A werewolf crime drama that takes place in the nineteenth century that provides a new twist on the genre. Paco Plaza gives an excellent job of direction in what I can really describe as a new twist of the werewolf sub-genre. After her sisters are murdered, Barbara sets out to find the beast who literally tore them limb from limb. But when she discovers the murderer may be lurking closer than she thought, she’s nearly killed and sets out on her own to find and stop them before they kill more innocent women. But is she looking for a beast or a man? Plaza’s film is drowned in sheer tension and atmosphere, as the film’s heroine finds herself in a rather lurid love affair with a man that turns out to be more than he lets on, and she finds herself in for the shock of her life in a well played plot twist that appears from nowhere.
“Romasanta” evolves from a taut horror film, to an engrossing thriller, right down to an intriguing exploration of the rare psychological disease called lycanthropy which convinces its victims that they are indeed wolves. Elsa Pataky gives a lethal combination of sheer sex appeal, and incredible acting chops as she’s seduced and falls in love with Romasanta, and finds herself in a situation that changes her life for good, and she handles it giving a brutally emotional performance. She’s never reduced to a cliché, only as a woman who takes it upon herself to find the person that killed her family and struggle with the fact that the person she was falling for is the person she must find and murder.
Meanwhile, we’re given an interesting examination not only in the sheer unpredictability of the human mind, but its capability to convince us of the most outlandish things to keep our murderous instincts understandable only to us. Julian Sands is Romasanta, the seductive, suave, and sleek man who persuades women to do his bidding and ultimately uses that vulnerability against them. Though he’s perceived as demonic entity by his ally, he really just presents the lycanthropy through a manifestation of the pure bitter evil of his persona. Sands steals the show and does it very often, and the best scenes are with Pataky. Their interplay creates the mood and tension for much of the remainder of the engrossing drama.
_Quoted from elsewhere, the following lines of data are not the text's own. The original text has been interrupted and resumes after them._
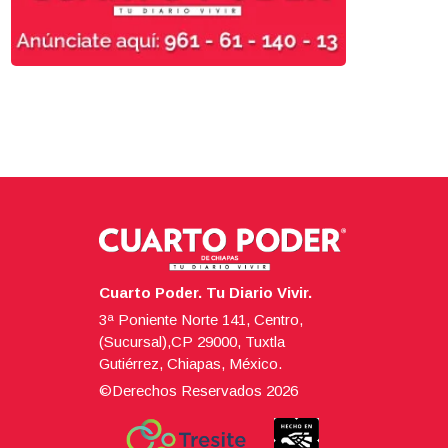
Cuarto Poder. Tu Diario Vivir.
3ª Poniente Norte 141, Centro,
(Sucursal),CP 29000, Tuxtla
Gutiérrez, Chiapas, México.
©Derechos Reservados
2026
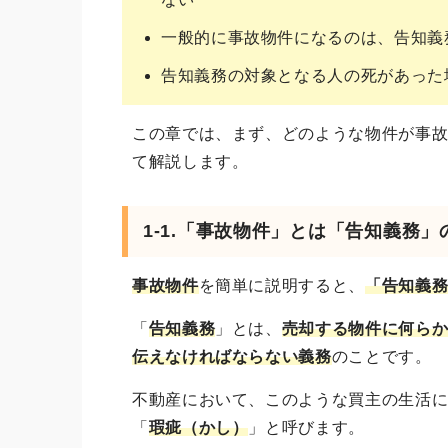
一般的に事故物件になるのは、告知義
告知義務の対象となる人の死があった
この章では、まず、どのような物件が事
て解説します。
1-1.「事故物件」とは「告知義務
事故物件
を簡単に説明すると、
「告知義
「
告知義務
」とは、
売却する物件に何ら
伝えなければならない義務
のことです。
不動産において、このような買主の生活
「
瑕疵（かし）
」と呼びます。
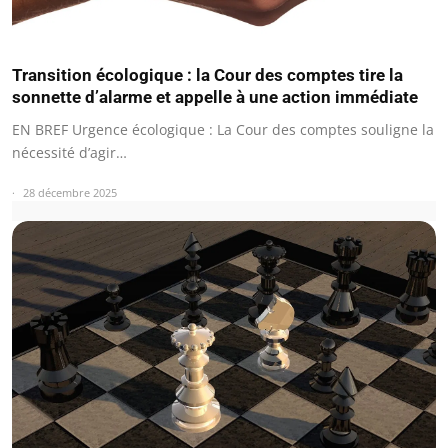
Transition écologique : la Cour des comptes tire la
sonnette d’alarme et appelle à une action immédiate
EN BREF Urgence écologique : La Cour des comptes souligne la
nécessité d’agir…
28 décembre 2025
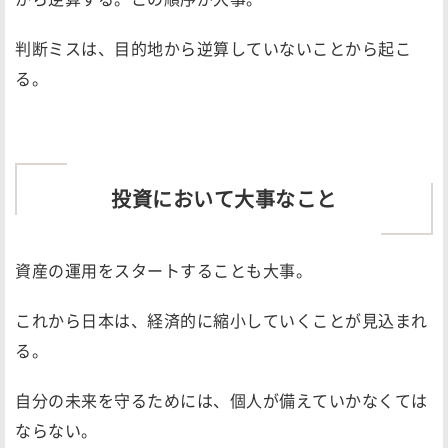
判断ミスは、目的地から逆算していないことから起こ
る。
投資において大事なこと
資産の運用をスタートすることも大事。
これから日本は、経済的に縮小していくことが見込まれ
る。
自分の未来を守るためには、個人が備えていかなくては
ならない。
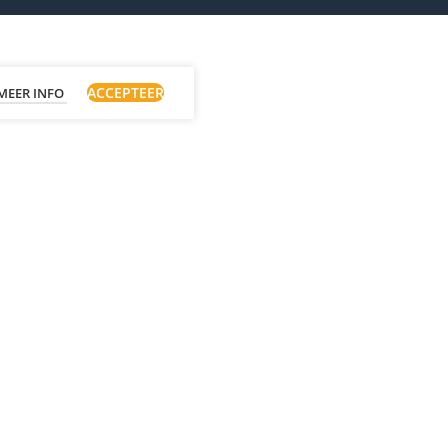
ACCEPTEER
MEER INFO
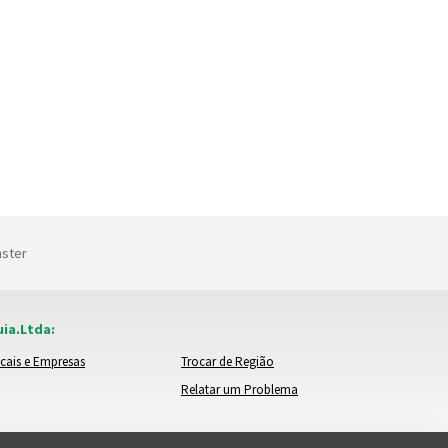
nster
ia.Ltda:
cais e Empresas
Trocar de Região
Relatar um Problema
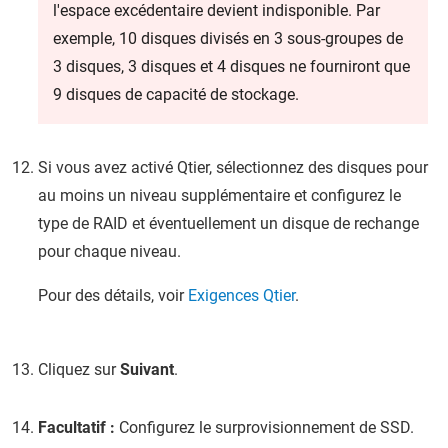
l'espace excédentaire devient indisponible. Par
exemple, 10 disques divisés en 3 sous-groupes de
3 disques, 3 disques et 4 disques ne fourniront que
9 disques de capacité de stockage.
Si vous avez activé Qtier, sélectionnez des disques pour
au moins un niveau supplémentaire et configurez le
type de RAID et éventuellement un disque de rechange
pour chaque niveau.
Pour des détails, voir
Exigences Qtier
.
Cliquez sur
Suivant
.
Facultatif :
Configurez le surprovisionnement de SSD.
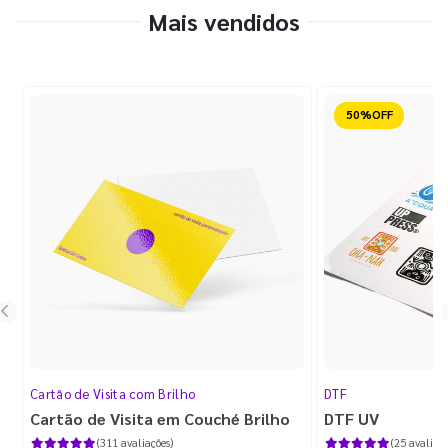
Mais vendidos
Reduzido
Cartão de Visita com Brilho
DTF
Cartão de Visita em Couché Brilho
DTF UV
(311 avaliações)
(25 avaliaçõ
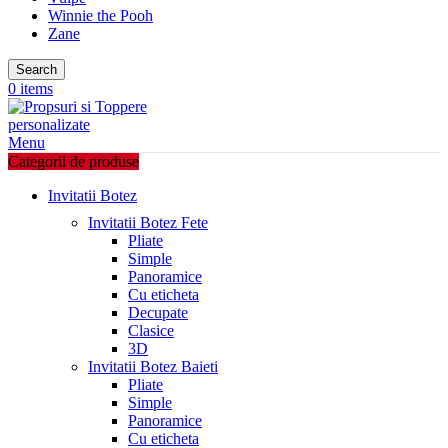
Winnie the Pooh
Zane
Search
0
items
Menu
Categorii de produse
Invitatii Botez
Invitatii Botez Fete
Pliate
Simple
Panoramice
Cu eticheta
Decupate
Clasice
3D
Invitatii Botez Baieti
Pliate
Simple
Panoramice
Cu eticheta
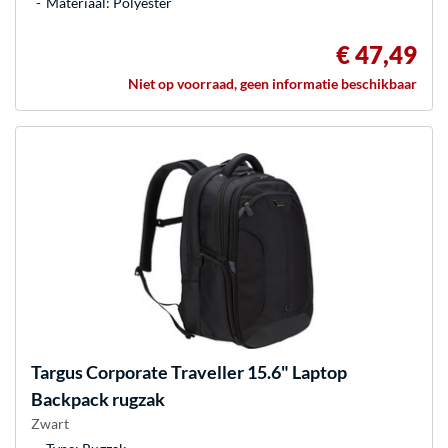
Materiaal: Polyester
€ 47,49
Niet op voorraad, geen informatie beschikbaar
Targus
Corporate Traveller 15.6" Laptop
Backpack rugzak
Zwart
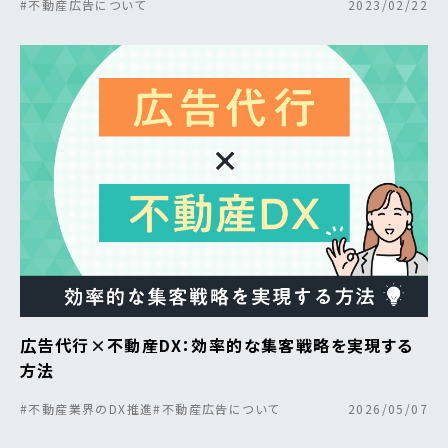
#不動産広告について
2023/02/22
広告代行×不動産DX：効率的な集客戦略を実現する
方法
#不動産業界のDX推進
#不動産広告について
2026/05/07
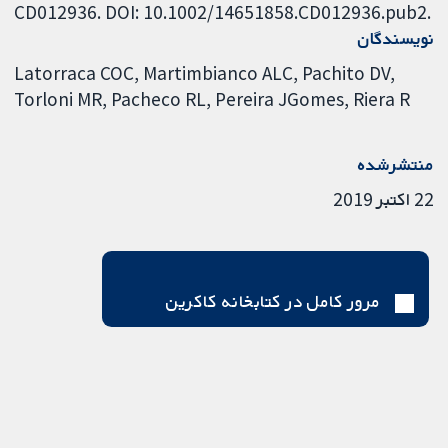
CD012936. DOI: 10.1002/14651858.CD012936.pub2.
نویسندگان
Latorraca COC
Martimbianco ALC
Pachito DV
Torloni MR
Pacheco RL
Pereira JGomes
Riera R
منتشرشده
22 اکتبر 2019
مرور کامل در کتابخانه کاکرین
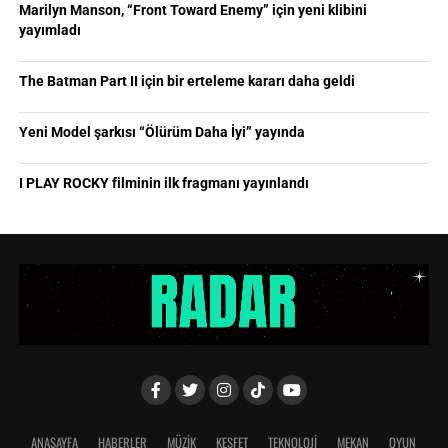
Marilyn Manson, “Front Toward Enemy” için yeni klibini
yayımladı
The Batman Part II için bir erteleme kararı daha geldi
Yeni Model şarkısı “Ölürüm Daha İyi” yayında
I PLAY ROCKY filminin ilk fragmanı yayınlandı
ANASAYFA
HABERLER
MÜZİK
KEŞFET
TEKNOLOJİ
MEKAN
OYUN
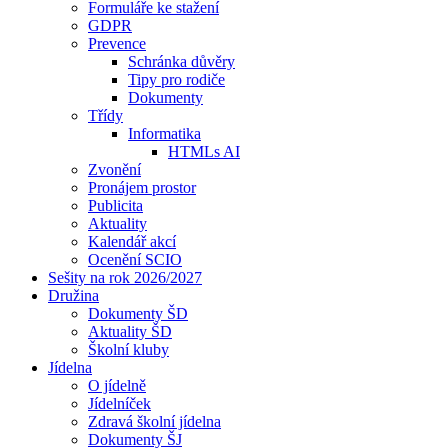
Formuláře ke stažení
GDPR
Prevence
Schránka důvěry
Tipy pro rodiče
Dokumenty
Třídy
Informatika
HTMLs AI
Zvonění
Pronájem prostor
Publicita
Aktuality
Kalendář akcí
Ocenění SCIO
Sešity na rok 2026/2027
Družina
Dokumenty ŠD
Aktuality ŠD
Školní kluby
Jídelna
O jídelně
Jídelníček
Zdravá školní jídelna
Dokumenty ŠJ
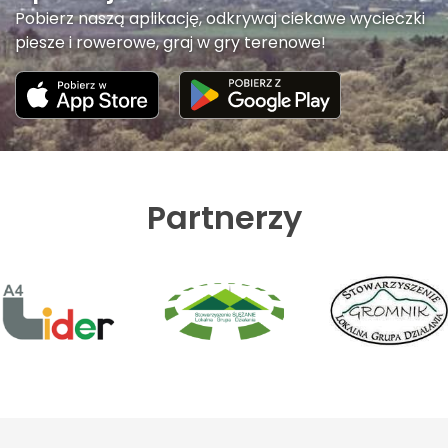
Pobierz naszą aplikację, odkrywaj ciekawe wycieczki
piesze i rowerowe, graj w gry terenowe!
Partnerzy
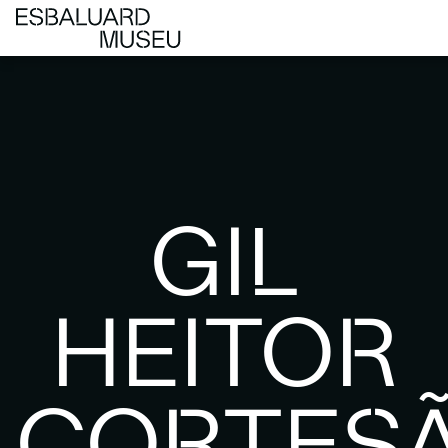
GIL
HEITOR
CORTES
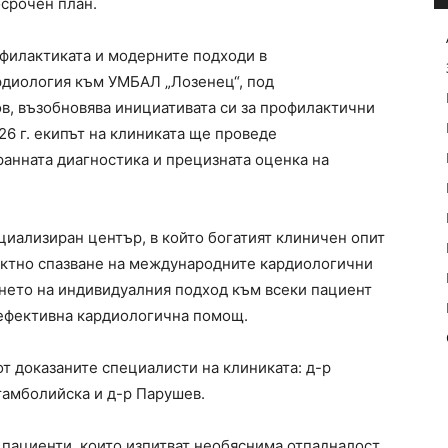
осрочен план.
офилактиката и модерните подходи в
рдиология към УМБАЛ „Лозенец“, под
в, възобновява инициативата си за профилактични
26 г. екипът на клиниката ще проведе
ранната диагностика и прецизната оценка на
циализиран център, в който богатият клиничен опит
иктно спазване на международните кардиологични
нето на индивидуалния подход към всеки пациент
 ефективна кардиологична помощ.
т доказаните специалисти на клиниката: д-р
тамболийска и д-р Парушев.
 пациенти, които изпитват необяснима отпадналост,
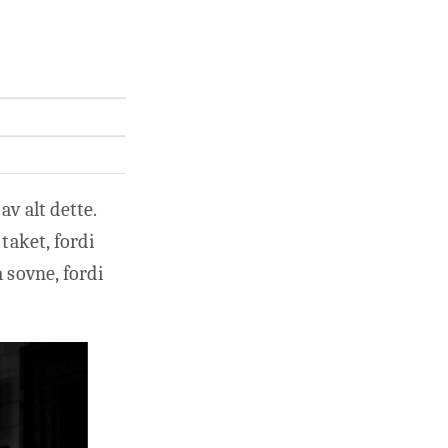
av alt dette.
taket, fordi
 sovne, fordi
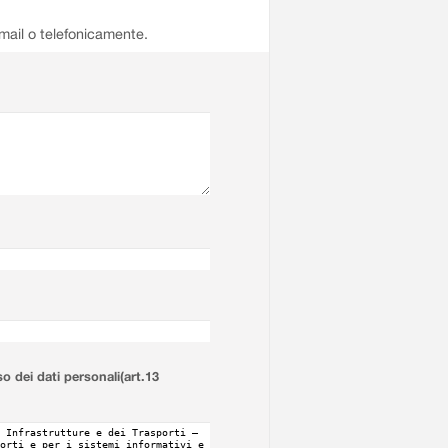
email o telefonicamente.
so dei dati personali(art.13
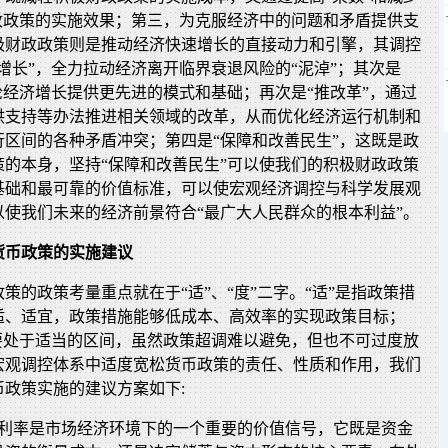
财政政策的实施效果；第三，为克服经济中的问题和矛盾提供支
极财政政策则是推动经济快速增长的直接动力和引擎，其调控
增长”，全力拉动经济离开临界衰退风险的“泥淖”；其次是
轮经济增长提供更先进的模式和基础；再次是“推改革”，通过
供支持等办法推进相关领域的改革，从而优化经济运行机制和
行区间的各种矛盾冲突；第四是“保障和改善民生”，这既是政
策的本身，坚持“保障和改善民生”可以使我们的积极财政政策
基础和最可靠的价值标准，可以使宏观经济调控与科学发展观
以使我们未来的经济前景符合“最广大人民群众的根本利益”。
货币政策的实施建议
策的政策考量重点就在于“适”、“度”二字。“适”是指政策措
适、适宜，政策措施能够低成本、高效率的实现政策目标；
度要处于适当的区间，虽然政策超调难以避免，但也不可过度放
宏观调控体系中适度宽松货币政策的责任、性质和作用，我们
政策实施的建议方案如下:
。利率是市场经济环境下的一个重要的价值信号，它既是资金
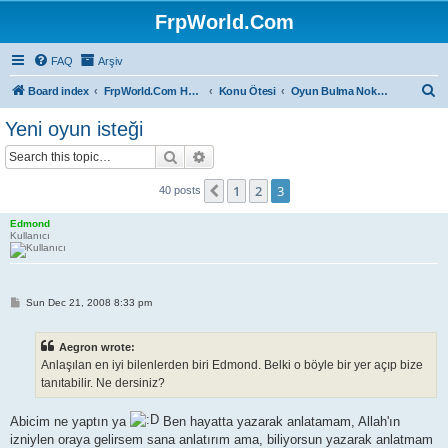
FrpWorld.Com
FAQ
Arşiv
S
Board index
FrpWorld.Com Hakkında
Konu Ötesi
Oyun Bulma Noktası
e
Yeni oyun isteği
a
Search
Advanced search
r
c
1
2
3
Previous
40 posts
h
Edmond
Kullanıcı
P
Sun Dec 21, 2008 8:33 pm
o
s
t
Aegron wrote:
Anlaşılan en iyi bilenlerden biri Edmond. Belki o böyle bir yer açıp bize
tanıtabilir. Ne dersiniz?
Abicim ne yaptın ya
Ben hayatta yazarak anlatamam, Allah'ın
izniylen oraya gelirsem sana anlatırım ama, biliyorsun yazarak anlatmam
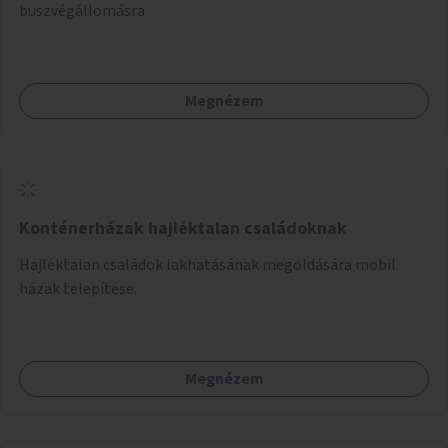
buszvégállomásra
Megnézem
Konténerházak hajléktalan családoknak
Hajléktalan családok lakhatásának megoldására mobil
házak telepítése.
Megnézem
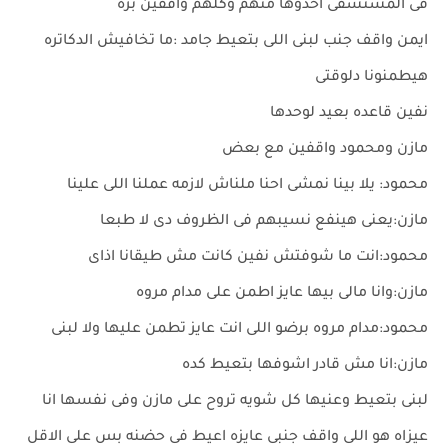
فى المستشفى اخدوها منهم وكلهم واقفين بره
ايمن واقف جنب لبنى اللى بتعيط جامد :ما تخافيش الدكاتره
هيطمنونا دلوقتى
نفين قاعده بعيد لوحدها
مازن ومحمود واقفين مع بعض
محمود: يلا بينا نمشى احنا ملناش لازمه عملنا اللى علينا
مازن:يعنى هينفع نسيبهم فى الظروف دى لا طبعا
محمود:انت ما شوفتش نفين كانت مش طيقانا اذاى
مازن:وانا مالى بيها عايز اطمن على مدام مروه
محمود:مدام مروه برضو اللى انت عايز تطمن عليها ولا لبنى
مازن:انا مش قادر اشوفها بتعيط كده
لبنى بتعيط وعنيها كل شويه تروح على مازن وفى نفسها انا
عيزاه هو اللى واقف جنبى عايزه اعيط فى حضنه بس على الاقل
For a film that’s only ninety minutes, it really does manage to drag itself down in almost endless dialogue and exposition that never really seemed to interest all too much. Thus, it rambles on for the first thirty minutes, before it actually sets itself down into the story and gets moving. “Romasanta” may not be the most action packed horror film, which may anger many of those who love the brainless horror, and for the almost endless dialogue, it will test the patience of a portion of its audience. In spite of plot holes, and characterization that never quite made much sense, “Romasanta” is a grim, bleak, and original peak into the rare disease of lycanthropy, and posits a new take on the werewolf genre. With great acting, and a tense story, this is an obscure gem worth watching.